§ **Exercise description**:
Switch every "Рюкзак" in these lines to "Backpack" and leave everything else unchanged. Leave the pictures out of your answer.

*** Source records Section Begins ***

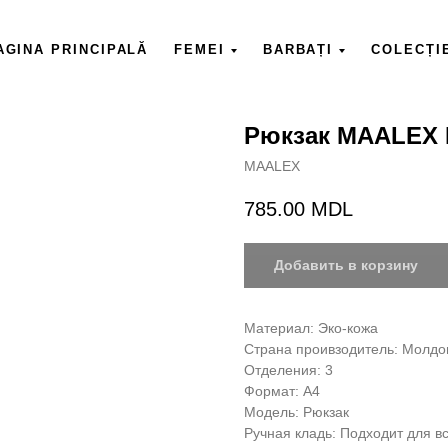
AGINA PRINCIPALĂ
FEMEI
BARBAȚI
COLECȚI
Рюкзак MAALEX
MAALEX
785.00
MDL
Добавить в корзину
Материал: Эко-кожа
Страна проивзодитель: Молдо
Отделения: 3
Формат: А4
Модель: Рюкзак
Ручная кладь: Подходит для в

*** Source records Section Ends ***

§ **Exercise response**:
AGINA PRINCIPALĂ
FEMEI
BARBAȚI
COLECȚI
Backpack MAALEX
MAALEX
785.00
MDL
Добавить в корзину
Материал: Эко-кожа
Страна проивзодитель: Молдо
Отделения: 3
Формат: А4
Модель: Backpack
Ручная кладь: Подходит для в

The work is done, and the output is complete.